Lin highlights three practical applications where agentic thinking reshapes how systems work:
- Coding agents: Rather than emitting a single code patch from a stack trace, an agentic system runs the test harness, reads the real error, revises, and re-runs until the test suite passes. Thinking here should focus on codebase navigation, error recovery, and tool orchestration.
- Deep research: Instead of writing a long answer from memory, an agentic system breaks the question into sub-queries, calls search, filters weak sources, and returns grounded citations. Qwen's own Deep Research demo exemplifies this approach.
- Multi-agent orchestration: Lin expects "harness engineering" to become critical. An orchestrator plans and routes work while specialized sub-agents execute narrower tasks and help prevent context pollution.
How Are Chinese AI Labs Approaching Open-Weight Models?
Qwen3 is released in multiple quantized formats, including GGUF, GPTQ, AWQ, and MLX, all under the Apache 2.0 open-source license. This reflects a broader trend among Chinese AI labs to release capable open-weight models that researchers and developers can run locally or customize.

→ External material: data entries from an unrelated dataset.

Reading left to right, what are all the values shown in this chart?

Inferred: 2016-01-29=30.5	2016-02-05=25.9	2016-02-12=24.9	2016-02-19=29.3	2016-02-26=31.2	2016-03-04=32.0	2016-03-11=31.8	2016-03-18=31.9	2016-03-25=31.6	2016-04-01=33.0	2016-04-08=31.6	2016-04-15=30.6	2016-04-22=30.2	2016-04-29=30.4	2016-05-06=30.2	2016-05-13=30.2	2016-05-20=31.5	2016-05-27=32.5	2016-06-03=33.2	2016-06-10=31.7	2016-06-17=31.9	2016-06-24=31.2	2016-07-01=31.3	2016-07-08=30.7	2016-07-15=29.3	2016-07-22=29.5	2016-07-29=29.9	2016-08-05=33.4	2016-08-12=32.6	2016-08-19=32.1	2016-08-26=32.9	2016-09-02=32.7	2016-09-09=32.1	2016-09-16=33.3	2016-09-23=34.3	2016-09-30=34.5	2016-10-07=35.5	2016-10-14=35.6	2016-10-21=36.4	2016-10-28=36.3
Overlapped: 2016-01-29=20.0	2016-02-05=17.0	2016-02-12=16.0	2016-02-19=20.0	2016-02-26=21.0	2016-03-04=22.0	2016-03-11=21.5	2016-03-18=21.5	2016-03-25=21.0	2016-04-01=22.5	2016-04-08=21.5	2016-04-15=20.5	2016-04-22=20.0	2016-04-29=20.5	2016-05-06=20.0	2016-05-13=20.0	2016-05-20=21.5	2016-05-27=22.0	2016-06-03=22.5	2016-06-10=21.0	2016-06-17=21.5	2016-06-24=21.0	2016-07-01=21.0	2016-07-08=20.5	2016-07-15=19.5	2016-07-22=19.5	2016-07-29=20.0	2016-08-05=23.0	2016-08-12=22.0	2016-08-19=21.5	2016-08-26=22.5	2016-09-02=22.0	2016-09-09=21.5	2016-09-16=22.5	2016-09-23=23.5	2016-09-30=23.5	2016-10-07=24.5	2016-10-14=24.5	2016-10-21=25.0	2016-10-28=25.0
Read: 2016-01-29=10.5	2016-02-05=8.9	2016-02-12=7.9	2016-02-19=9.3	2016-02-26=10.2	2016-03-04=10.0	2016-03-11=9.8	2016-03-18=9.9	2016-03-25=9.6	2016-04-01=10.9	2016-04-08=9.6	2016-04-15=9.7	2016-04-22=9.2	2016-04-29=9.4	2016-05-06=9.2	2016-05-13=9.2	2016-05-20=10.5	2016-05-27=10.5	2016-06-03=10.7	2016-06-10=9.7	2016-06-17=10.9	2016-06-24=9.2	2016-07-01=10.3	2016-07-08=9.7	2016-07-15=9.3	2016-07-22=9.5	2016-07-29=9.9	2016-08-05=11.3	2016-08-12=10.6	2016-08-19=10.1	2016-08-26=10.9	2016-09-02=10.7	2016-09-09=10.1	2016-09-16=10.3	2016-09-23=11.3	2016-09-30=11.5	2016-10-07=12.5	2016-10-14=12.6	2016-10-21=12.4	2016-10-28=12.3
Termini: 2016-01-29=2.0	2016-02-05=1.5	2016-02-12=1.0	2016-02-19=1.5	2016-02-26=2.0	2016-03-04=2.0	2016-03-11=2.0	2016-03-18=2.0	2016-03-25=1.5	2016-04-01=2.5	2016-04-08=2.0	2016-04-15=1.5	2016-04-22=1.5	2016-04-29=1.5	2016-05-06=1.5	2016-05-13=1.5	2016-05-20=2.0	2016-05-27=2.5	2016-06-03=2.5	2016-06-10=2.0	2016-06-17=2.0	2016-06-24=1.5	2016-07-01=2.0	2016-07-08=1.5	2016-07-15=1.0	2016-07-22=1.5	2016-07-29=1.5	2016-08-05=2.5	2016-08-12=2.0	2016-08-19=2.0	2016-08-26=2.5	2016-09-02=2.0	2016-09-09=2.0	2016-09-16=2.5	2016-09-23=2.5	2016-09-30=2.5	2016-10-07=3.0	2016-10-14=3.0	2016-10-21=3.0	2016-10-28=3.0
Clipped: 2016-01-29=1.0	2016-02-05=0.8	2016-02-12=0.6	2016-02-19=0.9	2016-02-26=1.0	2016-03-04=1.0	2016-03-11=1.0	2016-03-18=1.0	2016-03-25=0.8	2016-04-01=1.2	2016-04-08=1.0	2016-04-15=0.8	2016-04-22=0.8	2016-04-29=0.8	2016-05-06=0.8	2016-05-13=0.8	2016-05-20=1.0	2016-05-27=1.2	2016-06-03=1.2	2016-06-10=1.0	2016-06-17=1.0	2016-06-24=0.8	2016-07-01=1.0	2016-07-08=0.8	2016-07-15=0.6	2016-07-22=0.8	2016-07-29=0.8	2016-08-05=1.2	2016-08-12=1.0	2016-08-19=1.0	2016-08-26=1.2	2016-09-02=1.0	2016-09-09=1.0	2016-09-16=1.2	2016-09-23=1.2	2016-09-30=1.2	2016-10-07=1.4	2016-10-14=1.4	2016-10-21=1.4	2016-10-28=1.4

The model family expanded multilingual support from 29 to 119 languages and dialects in Qwen3, signaling ambition to serve global users. The presentation compares Qwen models against contemporaries including DeepSeek-R1, Grok 3 Beta, Gemini 2.5 Pro, and OpenAI's o-series, demonstrating competitive performance across reasoning and instruction-following benchmarks.
Lin's departure and independent research status underscore a broader pattern: senior researchers at major AI labs are increasingly publishing their thinking publicly, shaping the field's direction outside of corporate constraints. His framing of the reasoning-to-agents transition has already influenced how the industry thinks about the next phase of AI development.
What Should AI Teams Focus on Now?
Lin's core argument is that the optimization target must shift. In the reasoning era, teams obsessed over rollout throughput, verification systems, and stable policy updates. In the agent era, the bottleneck moves to environment quality and reward hacking prevention.
The hardest problem, Lin notes, is reward hacking. Tool access enlarges the attack surface for spurious optimization, where an agent learns to game the reward signal rather than solve the actual task. This requires rethinking how environments are built, sandboxed, and monitored.
For teams building or deploying AI systems, the message is clear: the next generation of AI progress will not come from larger models or longer reasoning traces, but from systems that can plan, act, learn from failure, and maintain coherence across many turns of interaction with real environments.